++++ Exercise inputs

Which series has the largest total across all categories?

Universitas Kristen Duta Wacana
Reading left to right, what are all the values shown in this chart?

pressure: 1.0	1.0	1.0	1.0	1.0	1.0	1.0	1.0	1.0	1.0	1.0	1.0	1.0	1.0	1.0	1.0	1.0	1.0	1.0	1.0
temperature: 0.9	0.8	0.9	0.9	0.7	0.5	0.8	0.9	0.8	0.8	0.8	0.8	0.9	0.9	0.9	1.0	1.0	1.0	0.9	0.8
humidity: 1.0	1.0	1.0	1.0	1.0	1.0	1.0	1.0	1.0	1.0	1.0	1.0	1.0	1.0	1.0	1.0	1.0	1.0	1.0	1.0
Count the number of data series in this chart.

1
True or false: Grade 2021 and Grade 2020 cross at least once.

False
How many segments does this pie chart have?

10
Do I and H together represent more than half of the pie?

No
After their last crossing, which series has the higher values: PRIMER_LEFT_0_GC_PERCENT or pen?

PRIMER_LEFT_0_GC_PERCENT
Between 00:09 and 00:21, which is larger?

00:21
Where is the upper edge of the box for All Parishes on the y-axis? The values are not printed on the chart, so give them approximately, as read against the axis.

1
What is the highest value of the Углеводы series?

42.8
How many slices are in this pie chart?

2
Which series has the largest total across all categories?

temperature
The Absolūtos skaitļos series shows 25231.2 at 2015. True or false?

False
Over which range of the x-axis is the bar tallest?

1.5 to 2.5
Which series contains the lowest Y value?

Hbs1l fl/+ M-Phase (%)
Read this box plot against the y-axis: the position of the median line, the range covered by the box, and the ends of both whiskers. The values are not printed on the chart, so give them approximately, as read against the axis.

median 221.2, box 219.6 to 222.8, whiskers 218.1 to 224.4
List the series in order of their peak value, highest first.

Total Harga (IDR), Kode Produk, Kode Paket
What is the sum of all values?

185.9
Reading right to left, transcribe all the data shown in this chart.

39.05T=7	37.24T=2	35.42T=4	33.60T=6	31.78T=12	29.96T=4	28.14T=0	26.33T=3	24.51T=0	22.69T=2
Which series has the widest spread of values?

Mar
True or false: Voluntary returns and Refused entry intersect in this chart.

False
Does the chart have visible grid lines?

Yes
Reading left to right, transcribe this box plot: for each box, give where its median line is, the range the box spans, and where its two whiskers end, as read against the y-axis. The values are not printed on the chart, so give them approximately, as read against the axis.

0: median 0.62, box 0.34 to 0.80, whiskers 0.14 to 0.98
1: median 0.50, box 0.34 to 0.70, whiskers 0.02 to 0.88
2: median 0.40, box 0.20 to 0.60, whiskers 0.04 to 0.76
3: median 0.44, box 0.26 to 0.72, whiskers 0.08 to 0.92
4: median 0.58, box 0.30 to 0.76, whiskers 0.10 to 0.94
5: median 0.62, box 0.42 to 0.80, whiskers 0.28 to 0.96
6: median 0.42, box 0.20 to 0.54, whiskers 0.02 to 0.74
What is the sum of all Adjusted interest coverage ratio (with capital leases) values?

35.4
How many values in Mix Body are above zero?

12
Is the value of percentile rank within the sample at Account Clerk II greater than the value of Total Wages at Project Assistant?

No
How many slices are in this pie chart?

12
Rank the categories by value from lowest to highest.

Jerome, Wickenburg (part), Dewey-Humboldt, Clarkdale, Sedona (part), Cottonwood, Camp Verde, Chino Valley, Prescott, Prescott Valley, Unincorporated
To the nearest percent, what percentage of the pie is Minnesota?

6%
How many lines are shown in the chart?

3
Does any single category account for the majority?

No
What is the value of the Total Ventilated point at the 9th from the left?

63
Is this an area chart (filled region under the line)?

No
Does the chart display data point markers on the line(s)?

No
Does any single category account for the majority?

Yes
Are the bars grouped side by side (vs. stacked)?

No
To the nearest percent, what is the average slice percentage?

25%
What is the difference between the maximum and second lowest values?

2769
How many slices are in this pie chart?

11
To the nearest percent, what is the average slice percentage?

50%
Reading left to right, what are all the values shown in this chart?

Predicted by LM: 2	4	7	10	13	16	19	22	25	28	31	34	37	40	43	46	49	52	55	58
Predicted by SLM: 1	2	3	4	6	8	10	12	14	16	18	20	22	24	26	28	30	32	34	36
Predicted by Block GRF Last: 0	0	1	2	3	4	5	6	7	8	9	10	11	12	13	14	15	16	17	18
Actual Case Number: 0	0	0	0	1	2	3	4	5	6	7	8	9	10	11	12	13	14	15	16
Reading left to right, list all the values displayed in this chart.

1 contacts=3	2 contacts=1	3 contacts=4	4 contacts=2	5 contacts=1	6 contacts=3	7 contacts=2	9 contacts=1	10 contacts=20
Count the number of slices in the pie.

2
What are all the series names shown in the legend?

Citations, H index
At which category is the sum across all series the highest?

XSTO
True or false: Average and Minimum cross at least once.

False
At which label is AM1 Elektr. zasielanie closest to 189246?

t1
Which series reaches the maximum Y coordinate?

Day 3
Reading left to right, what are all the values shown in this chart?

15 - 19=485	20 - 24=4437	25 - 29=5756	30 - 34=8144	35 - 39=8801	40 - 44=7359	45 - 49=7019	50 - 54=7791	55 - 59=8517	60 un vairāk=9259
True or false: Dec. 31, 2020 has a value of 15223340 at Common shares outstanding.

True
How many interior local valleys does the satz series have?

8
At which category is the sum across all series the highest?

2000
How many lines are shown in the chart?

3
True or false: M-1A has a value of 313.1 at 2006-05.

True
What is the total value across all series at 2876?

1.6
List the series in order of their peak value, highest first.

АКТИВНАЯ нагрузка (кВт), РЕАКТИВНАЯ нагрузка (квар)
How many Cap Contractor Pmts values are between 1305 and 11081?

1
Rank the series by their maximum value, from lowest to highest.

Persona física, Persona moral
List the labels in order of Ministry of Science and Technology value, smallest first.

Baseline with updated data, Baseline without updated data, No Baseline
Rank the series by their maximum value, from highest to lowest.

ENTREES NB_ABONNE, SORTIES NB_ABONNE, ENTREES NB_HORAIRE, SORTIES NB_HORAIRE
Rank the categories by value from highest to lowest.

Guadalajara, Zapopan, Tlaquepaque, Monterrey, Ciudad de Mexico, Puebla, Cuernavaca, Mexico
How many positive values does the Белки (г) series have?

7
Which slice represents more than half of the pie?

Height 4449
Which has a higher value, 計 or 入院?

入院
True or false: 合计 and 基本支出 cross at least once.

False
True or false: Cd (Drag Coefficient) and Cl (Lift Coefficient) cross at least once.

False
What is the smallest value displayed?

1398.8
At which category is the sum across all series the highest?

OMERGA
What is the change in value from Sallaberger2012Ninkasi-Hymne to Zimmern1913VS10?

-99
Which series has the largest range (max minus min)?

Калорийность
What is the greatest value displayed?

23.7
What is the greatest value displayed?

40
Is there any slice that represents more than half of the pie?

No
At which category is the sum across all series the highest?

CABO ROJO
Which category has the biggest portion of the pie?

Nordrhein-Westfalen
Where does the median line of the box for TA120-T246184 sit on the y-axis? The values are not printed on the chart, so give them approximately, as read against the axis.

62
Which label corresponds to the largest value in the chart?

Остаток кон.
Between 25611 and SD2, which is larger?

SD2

++++++++

### What to produce
Rewrite the items from the line containing "Jerome, Wickenburg (part), Dewey-Humboldt, Clarkdale, Sedona" through the line containing "What is the value", putting "slice" in place of "category" and changing nothing else.

### Output for this task
Jerome, Wickenburg (part), Dewey-Humboldt, Clarkdale, Sedona (part), Cottonwood, Camp Verde, Chino Valley, Prescott, Prescott Valley, Unincorporated
To the nearest percent, what percentage of the pie is Minnesota?

6%
How many lines are shown in the chart?

3
Does any single slice account for the majority?

No
What is the value of the Total Ventilated point at the 9th from the left?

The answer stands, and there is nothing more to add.